Cours d’agriculture (Rozier)/INCARNATIFS

La bibliothèque libre.
Hôtel Serpente (Tome cinquièmep. 626-627).


INCARNATIFS ; remèdes doux, onctueux & balsamiques, qu’on supposoit propres à faire revenir les chairs. Il est inutile de développer ici les systèmes sur la prétendue marche de la nature, sur la régénération des chairs, ou le remplacement de celles perdues ou pourries, par de nouvelles & saines. Le détail de ces systèmes nous mèneroit trop loin, & propageroit l’erreur. On est redevable au célèbre M. Louis, secrétaire perpétuel de l’Académie de Chirurgie de Paris, d’avoir arraché le voile, & mis un point de fait dans sa plus grande évidence. Il a démontré qu’un lambeau de chair enlevé par un instrument tranchant, ou détruit par la pourriture, ne se régénère point, c’est-à-dire, qu’aucune nouvelle chair ne le remplace ; mais comme la peau a la propriété singulière de s’étendre, de s’alonger &de croître, elle seule recouvre la plaie, & dans l’endroit où s’exécutent les points de réunion, la cicatrice paroît, & atteste qu’elle seule s’est reproduite.
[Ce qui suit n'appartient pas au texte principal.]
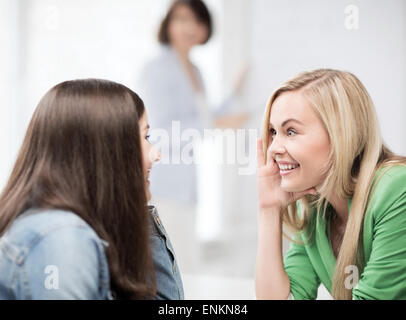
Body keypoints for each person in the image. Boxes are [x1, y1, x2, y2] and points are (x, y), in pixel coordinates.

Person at [0, 79, 184, 300]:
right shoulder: (62, 239)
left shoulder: (75, 233)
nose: (156, 154)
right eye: (145, 137)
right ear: (105, 151)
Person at [255, 69, 406, 300]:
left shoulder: (396, 188)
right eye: (273, 132)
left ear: (340, 134)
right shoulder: (312, 205)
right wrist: (269, 208)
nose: (274, 147)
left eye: (291, 131)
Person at [138, 0, 248, 273]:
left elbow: (203, 116)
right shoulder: (156, 69)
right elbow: (161, 132)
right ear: (168, 24)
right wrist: (217, 123)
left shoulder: (195, 70)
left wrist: (235, 93)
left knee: (186, 264)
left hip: (187, 186)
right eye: (181, 19)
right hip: (163, 183)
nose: (190, 27)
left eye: (197, 21)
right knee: (171, 267)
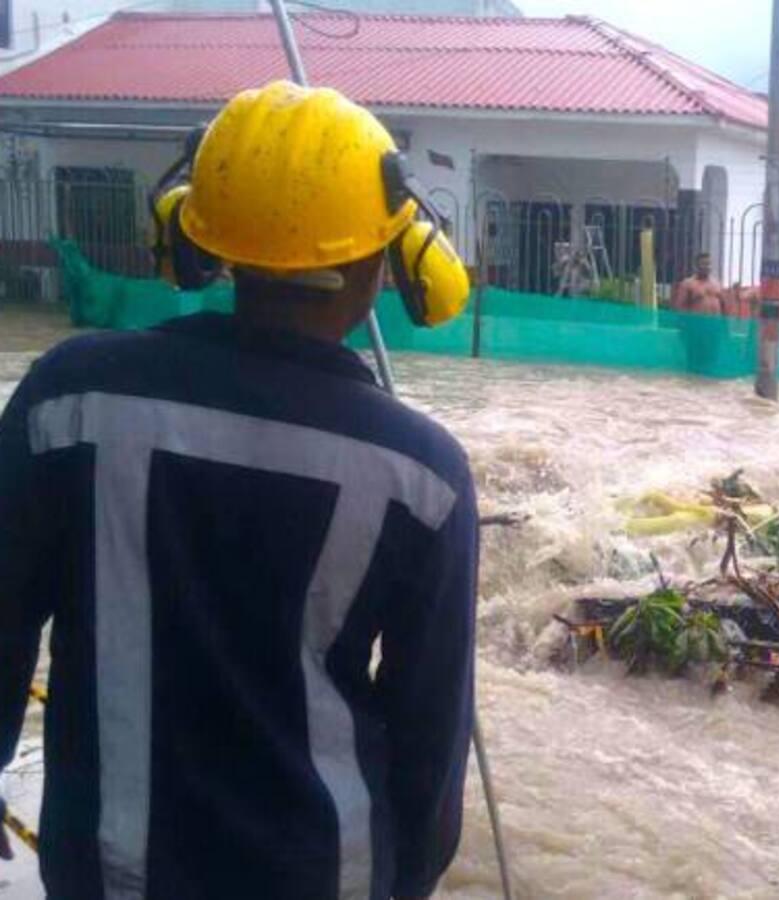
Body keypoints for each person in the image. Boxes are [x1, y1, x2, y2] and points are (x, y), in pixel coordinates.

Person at [0, 82, 477, 899]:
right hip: (325, 875)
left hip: (110, 871)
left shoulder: (68, 402)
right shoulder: (422, 474)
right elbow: (429, 737)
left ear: (194, 235)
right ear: (384, 263)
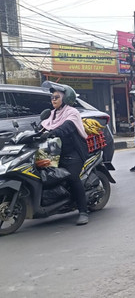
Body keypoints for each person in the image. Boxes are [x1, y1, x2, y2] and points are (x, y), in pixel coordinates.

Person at [41, 82, 91, 225]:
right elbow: (44, 126)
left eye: (56, 97)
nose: (53, 100)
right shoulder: (52, 114)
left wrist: (52, 133)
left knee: (72, 177)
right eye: (52, 97)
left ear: (65, 98)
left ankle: (83, 211)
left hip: (74, 152)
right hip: (56, 152)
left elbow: (65, 128)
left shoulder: (71, 112)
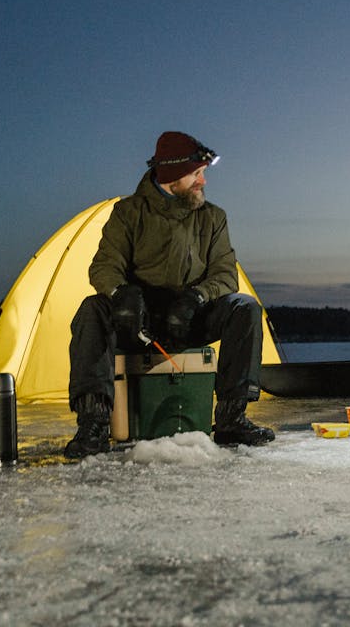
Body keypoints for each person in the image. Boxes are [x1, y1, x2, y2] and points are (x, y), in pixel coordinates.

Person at [65, 131, 275, 458]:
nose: (203, 181)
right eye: (196, 174)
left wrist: (197, 298)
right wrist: (121, 294)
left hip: (189, 317)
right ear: (172, 175)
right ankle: (93, 423)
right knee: (92, 310)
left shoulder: (213, 218)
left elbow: (225, 273)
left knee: (244, 308)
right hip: (139, 323)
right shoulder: (128, 213)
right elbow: (104, 266)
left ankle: (233, 417)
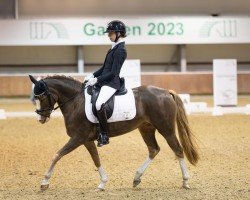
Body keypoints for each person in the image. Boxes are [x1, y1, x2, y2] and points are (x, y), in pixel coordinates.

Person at [85, 20, 127, 147]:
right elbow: (104, 68)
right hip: (105, 80)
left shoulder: (121, 50)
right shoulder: (113, 48)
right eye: (109, 33)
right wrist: (93, 75)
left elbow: (114, 73)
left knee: (99, 104)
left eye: (111, 33)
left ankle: (104, 134)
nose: (108, 35)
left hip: (112, 83)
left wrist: (97, 80)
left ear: (119, 33)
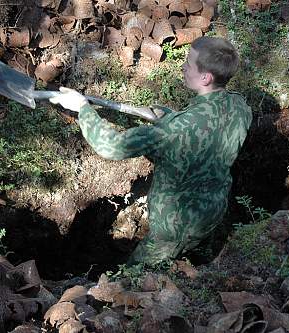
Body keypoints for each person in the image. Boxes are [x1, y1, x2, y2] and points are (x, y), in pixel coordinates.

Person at [49, 36, 252, 265]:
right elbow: (205, 129)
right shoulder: (239, 106)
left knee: (132, 277)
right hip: (214, 209)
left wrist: (82, 108)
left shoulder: (174, 131)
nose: (183, 66)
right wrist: (169, 115)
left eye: (189, 63)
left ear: (206, 77)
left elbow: (111, 146)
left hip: (175, 227)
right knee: (199, 256)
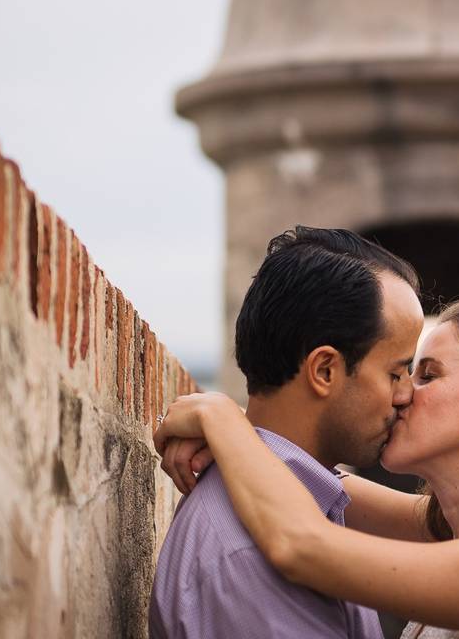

Il en est ainsi dans les arbres. Faites un trou quelconque avec une tarière dans un pommier, par exemple, ou dans tel autre arbre ; la tarière détruira une partie de l’écorce, ensuite de l’aubier, ensuite du vrai bois ; à la fin de la première ou seconde année, l’orifice sera bouché par l’écorce, & quelquefois par elle, toute la cavité ; mais jamais l’aubier, ni le bois parfait ne se rempliront. Quelle analogie entre l’homme & le végétal ! On a cependant quelques exemples, rares à la vérité, que des parties d’os enlevés, ou par des couronnes de trépan, ou à la suite de fractures, se sont régénérés, & l’on peut comparer les os au vrai bois de l’arbre ; mais des exceptions ne détruisent pas l’analogie générale, qui démontre l’inutilité des onguens & autres drogues appelés incarnatifs, régénératifs, &c.